**Your assignment:** The answer must be every line from the listing that holds the string "distance".

■ ■ ■

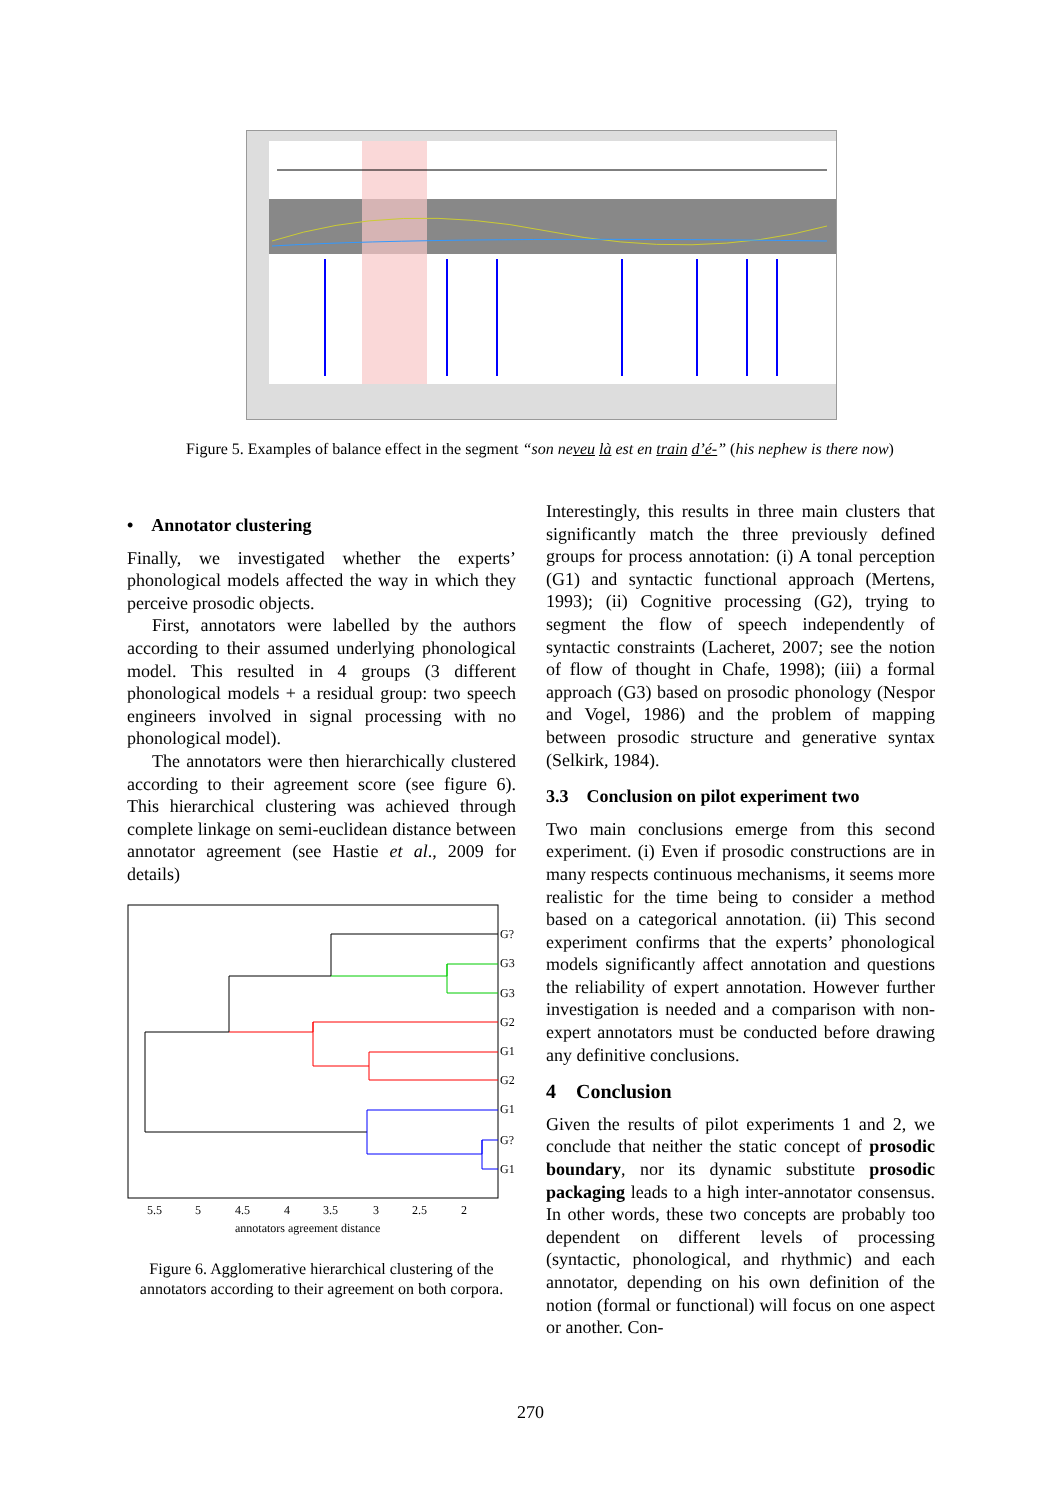Figure 5. Examples of balance effect in the segment “son neveu là est en train d’é-” (his nephew is there now)
• Annotator clustering
Finally, we investigated whether the experts’ phonological models affected the way in which they perceive prosodic objects.
First, annotators were labelled by the authors according to their assumed underlying phonological model. This resulted in 4 groups (3 different phonological models + a residual group: two speech engineers involved in signal processing with no phonological model).
The annotators were then hierarchically clustered according to their agreement score (see figure 6). This hierarchical clustering was achieved through complete linkage on semi-euclidean distance between annotator agreement (see Hastie et al., 2009 for details)
G?
G3
G3
G2
G1
G2
G1
G?
G1
5.5
5
4.5
4
3.5
3
2.5
2
annotators agreement distance
Figure 6. Agglomerative hierarchical clustering of the annotators according to their agreement on both corpora.
Interestingly, this results in three main clusters that significantly match the three previously defined groups for process annotation: (i) A tonal perception (G1) and syntactic functional approach (Mertens, 1993); (ii) Cognitive processing (G2), trying to segment the flow of speech independently of syntactic constraints (Lacheret, 2007; see the notion of flow of thought in Chafe, 1998); (iii) a formal approach (G3) based on prosodic phonology (Nespor and Vogel, 1986) and the problem of mapping between prosodic structure and generative syntax (Selkirk, 1984).
3.3 Conclusion on pilot experiment two
Two main conclusions emerge from this second experiment. (i) Even if prosodic constructions are in many respects continuous mechanisms, it seems more realistic for the time being to consider a method based on a categorical annotation. (ii) This second experiment confirms that the experts’ phonological models significantly affect annotation and questions the reliability of expert annotation. However further investigation is needed and a comparison with non-expert annotators must be conducted before drawing any definitive conclusions.
4 Conclusion
Given the results of pilot experiments 1 and 2, we conclude that neither the static concept of prosodic boundary, nor its dynamic substitute prosodic packaging leads to a high inter-annotator consensus. In other words, these two concepts are probably too dependent on different levels of processing (syntactic, phonological, and rhythmic) and each annotator, depending on his own definition of the notion (formal or functional) will focus on one aspect or another. Con-
270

■ ■ ■

**Exercise result:**
The annotators were then hierarchically clustered according to their agreement score (see figure 6). This hierarchical clustering was achieved through complete linkage on semi-euclidean distance between annotator agreement (see Hastie et al., 2009 for details)
annotators agreement distance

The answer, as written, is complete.